**Passage**
►

Polarizing interference microscope

Abstract

In a polarizing interference microscope includes a light source, a polarizer, and an analyzer. An objective prism is arranged between the polarizer and analyzer. A birefringent compensation element is furthermore arranged in the immediate vicinity of the objective prism. A liquid crystal matrix element can be provided as the birefringent compensation element.

Description

[0001] Priority is claimed to German patent application 102 47 248.3, the subject matter of which is hereby incorporated by reference herein. Furthermore, all references cited herein are hereby incorporated by reference herein.

[0002] The invention concerns a polarizing interference microscope having a light source, a polarizer, an analyzer, and an objective prism that is arranged between the polarizer and analyzer.

BACKGROUND

[0003] Microscopes of various kinds that are suitable for the particular intended application are used for the microscopic examination of specimens. Microscopes using the method of differential interference contrast can be used for the examination of unstained transparent specimens in transmitted light. The principle of such microscopes is that topographical differences in the specimen are visualized by the fact that a plane wave is phase-modulated by the specimen structure. That modulated wave can then be caused to interfere with an uninfluenced reference beam. The pattern thereby obtained allows a quantitative determination of path differences in the specimen. With this method, the path differences can also be converted into a relief image or a color-contrasted image.

[0004] In addition to the possibility of forming an image from the interference between the modulated wave and an uninfluenced reference beam, the possibility also exists of generating an image using so-called differential interference contrast (DIC). Topographical differences and material-dependent phase changes at the surface of the specimen can be visualized in high-contrast fashion with this method. Unlike in the interference contrast method, in the differential interference contrast method the modulated wave is made to interfere not with an uninfluenced reference beam, but with the laterally offset phase-modulated object wave itself. In the differential interference contrast method, the differential values at adjacent specimen points therefore participate in the generation of the image. The only specimen details made visible are therefore those that are in the immediate vicinity of a refractive index gradient or thickness gradient that can be sufficiently visualized by an interference of adjacent waves.

◄

Data excerpts:
►

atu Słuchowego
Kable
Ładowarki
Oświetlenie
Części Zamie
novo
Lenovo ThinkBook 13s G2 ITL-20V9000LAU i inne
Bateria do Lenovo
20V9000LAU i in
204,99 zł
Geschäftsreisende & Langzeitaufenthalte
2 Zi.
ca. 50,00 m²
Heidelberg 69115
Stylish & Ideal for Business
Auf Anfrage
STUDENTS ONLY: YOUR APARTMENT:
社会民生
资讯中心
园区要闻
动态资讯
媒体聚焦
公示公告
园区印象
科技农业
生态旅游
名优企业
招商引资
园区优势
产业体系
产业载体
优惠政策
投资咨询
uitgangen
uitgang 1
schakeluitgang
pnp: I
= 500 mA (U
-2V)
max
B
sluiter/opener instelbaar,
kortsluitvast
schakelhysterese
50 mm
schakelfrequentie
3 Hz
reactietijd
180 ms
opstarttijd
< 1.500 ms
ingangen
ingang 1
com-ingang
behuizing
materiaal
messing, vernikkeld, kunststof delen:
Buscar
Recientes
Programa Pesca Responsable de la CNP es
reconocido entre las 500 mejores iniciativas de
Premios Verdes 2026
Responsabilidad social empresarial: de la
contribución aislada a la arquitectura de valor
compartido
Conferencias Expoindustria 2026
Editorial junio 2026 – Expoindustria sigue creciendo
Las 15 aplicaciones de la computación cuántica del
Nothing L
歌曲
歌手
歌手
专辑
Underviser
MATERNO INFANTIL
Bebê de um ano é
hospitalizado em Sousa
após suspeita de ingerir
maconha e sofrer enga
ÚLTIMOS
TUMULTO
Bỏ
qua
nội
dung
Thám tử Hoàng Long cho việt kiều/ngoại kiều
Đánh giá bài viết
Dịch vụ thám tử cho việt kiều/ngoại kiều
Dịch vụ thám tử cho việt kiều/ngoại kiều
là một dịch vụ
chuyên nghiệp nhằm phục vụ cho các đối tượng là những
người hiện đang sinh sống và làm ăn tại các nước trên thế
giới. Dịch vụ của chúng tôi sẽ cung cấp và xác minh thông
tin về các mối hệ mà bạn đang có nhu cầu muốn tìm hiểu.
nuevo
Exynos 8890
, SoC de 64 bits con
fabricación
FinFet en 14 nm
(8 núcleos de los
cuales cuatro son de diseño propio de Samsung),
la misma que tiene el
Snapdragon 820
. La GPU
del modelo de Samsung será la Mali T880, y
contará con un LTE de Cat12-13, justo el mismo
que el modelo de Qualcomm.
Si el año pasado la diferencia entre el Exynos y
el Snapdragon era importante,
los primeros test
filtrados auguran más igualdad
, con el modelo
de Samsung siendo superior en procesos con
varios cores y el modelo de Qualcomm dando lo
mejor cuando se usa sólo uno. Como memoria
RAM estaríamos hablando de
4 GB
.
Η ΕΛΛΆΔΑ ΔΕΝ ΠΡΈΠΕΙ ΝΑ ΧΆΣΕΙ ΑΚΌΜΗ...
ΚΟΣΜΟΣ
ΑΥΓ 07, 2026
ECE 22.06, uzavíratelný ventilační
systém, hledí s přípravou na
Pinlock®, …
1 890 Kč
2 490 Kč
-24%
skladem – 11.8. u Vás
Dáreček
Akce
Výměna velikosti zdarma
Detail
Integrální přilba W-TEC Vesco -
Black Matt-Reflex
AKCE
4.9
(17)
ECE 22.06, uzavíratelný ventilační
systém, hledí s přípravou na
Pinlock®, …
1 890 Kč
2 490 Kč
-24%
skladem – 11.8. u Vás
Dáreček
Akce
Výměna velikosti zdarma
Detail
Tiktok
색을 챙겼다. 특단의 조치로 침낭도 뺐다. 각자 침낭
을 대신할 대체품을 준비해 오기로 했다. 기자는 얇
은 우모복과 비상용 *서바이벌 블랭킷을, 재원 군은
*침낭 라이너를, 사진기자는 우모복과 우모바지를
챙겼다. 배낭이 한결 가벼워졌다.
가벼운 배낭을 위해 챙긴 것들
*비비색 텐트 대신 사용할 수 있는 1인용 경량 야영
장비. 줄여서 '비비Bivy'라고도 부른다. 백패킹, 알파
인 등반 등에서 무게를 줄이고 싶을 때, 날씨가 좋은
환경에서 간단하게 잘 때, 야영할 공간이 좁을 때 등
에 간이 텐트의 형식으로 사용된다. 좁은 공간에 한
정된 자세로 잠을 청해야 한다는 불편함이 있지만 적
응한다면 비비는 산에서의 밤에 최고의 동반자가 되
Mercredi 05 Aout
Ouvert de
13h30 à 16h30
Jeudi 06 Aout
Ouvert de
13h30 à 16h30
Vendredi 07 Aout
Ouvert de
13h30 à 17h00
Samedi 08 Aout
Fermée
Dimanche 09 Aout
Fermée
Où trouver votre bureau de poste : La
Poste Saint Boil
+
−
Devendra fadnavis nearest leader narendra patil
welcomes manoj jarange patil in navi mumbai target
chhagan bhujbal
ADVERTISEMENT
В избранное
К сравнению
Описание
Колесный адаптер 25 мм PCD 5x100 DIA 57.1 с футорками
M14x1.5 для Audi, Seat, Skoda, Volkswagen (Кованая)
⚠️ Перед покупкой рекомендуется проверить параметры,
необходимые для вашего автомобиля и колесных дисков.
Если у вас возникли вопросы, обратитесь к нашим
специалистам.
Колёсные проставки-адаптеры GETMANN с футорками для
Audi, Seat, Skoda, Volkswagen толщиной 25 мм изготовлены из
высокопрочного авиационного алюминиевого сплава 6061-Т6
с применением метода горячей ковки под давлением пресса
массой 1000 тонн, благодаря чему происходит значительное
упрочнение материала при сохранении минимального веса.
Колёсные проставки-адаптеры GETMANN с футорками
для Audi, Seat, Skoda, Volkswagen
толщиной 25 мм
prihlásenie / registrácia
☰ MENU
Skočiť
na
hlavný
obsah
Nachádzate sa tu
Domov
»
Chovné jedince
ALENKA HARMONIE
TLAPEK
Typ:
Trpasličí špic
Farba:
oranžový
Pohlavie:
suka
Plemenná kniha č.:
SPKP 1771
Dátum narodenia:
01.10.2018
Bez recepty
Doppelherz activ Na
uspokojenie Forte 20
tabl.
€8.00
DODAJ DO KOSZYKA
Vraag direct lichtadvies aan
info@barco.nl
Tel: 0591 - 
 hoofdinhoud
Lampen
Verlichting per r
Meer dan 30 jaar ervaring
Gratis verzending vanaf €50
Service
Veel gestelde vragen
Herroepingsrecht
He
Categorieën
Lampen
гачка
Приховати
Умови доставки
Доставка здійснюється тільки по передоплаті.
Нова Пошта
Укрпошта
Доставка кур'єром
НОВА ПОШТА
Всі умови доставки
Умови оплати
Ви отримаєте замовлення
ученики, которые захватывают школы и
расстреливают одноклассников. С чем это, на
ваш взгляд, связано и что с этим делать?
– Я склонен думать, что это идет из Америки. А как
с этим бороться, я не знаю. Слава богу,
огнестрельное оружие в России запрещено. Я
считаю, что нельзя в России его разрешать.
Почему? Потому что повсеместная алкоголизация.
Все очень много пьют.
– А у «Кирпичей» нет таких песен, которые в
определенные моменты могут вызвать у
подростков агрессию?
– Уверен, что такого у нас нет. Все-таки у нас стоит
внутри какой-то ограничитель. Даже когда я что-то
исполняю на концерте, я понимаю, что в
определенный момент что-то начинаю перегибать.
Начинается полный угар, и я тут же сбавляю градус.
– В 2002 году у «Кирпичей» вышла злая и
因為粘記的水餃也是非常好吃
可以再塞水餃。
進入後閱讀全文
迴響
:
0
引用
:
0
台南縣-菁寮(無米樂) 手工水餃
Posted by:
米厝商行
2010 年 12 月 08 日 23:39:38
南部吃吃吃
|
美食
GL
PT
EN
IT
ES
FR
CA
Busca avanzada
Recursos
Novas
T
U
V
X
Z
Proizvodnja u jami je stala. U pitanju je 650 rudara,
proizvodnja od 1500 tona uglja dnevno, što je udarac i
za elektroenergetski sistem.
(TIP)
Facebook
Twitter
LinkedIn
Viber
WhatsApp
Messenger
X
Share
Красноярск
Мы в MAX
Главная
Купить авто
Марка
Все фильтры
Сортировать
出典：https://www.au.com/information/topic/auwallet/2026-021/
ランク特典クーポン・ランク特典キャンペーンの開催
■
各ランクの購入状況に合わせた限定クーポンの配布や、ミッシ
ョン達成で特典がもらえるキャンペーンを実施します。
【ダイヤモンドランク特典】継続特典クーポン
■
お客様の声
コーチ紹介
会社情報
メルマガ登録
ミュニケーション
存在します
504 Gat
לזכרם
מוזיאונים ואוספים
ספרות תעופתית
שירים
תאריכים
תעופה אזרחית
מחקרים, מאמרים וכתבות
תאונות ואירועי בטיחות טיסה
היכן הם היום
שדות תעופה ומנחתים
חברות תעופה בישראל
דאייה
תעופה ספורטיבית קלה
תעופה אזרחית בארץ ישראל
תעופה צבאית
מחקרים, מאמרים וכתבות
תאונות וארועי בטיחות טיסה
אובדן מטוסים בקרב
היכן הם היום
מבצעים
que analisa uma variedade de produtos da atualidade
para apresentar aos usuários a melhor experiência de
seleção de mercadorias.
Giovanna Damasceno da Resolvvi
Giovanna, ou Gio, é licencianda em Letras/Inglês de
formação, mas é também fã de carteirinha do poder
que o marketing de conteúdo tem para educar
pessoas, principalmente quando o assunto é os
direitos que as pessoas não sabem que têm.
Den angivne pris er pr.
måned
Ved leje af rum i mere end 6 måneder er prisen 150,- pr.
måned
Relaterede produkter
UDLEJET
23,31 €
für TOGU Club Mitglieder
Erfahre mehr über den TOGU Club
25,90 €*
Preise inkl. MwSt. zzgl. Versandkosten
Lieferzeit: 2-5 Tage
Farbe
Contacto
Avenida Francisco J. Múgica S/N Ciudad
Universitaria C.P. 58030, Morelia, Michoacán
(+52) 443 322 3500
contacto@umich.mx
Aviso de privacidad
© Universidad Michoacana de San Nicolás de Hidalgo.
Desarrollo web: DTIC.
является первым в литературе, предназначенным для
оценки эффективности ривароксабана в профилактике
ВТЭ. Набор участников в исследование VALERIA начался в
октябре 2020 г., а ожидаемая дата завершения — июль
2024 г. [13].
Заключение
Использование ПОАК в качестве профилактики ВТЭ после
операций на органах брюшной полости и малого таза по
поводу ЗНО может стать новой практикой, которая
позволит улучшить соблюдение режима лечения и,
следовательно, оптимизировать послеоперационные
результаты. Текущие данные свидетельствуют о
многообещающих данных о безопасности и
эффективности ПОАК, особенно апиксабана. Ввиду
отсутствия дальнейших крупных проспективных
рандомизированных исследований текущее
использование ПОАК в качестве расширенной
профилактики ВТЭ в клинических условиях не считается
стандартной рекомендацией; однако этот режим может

◄

**Task set**
A. In the microscope passage, what does the modulated wave interfere with under the differential interference contrast method?
B. Extend the passage on the polarizing interference microscope, picking up after its final sentence.
The data excerpts are material kept apart from the microscope passage.

**Outputs in order**
A. It interferes with the laterally offset phase-modulated object wave itself.

B.
[0005] A microscope that uses the aforementioned differential interference contrast method is known, for example, from German patent document DE 24 01 973 and from U.S. Pat. No. 2,601,175. Here linearly polarized light is split by a condenser prism into two sub-beams that are polarized perpendicularly to one another and offset parallel to each other. The two sub-beams accordingly pass through the specimen at different points, and are combined again using an objective prism arranged after the specimen. An analyzer arranged farther along in the beam path causes the two sub-beams to interfere. Differences in optical path length, which are attributable to topographical differences or material-dependent phase changes, can thereby be converted into intensity differences. Those intensity differences can then be used to produce a sharp image of the specimen.

[0006] In principle, this method can be implemented even without the condenser prism. The condenser prism is necessary, however, in order to produce a high-contrast image; the condenser prism acts as a so-called compensation prism, which can compensate for path differences in the objective prism resulting from the two prism parts.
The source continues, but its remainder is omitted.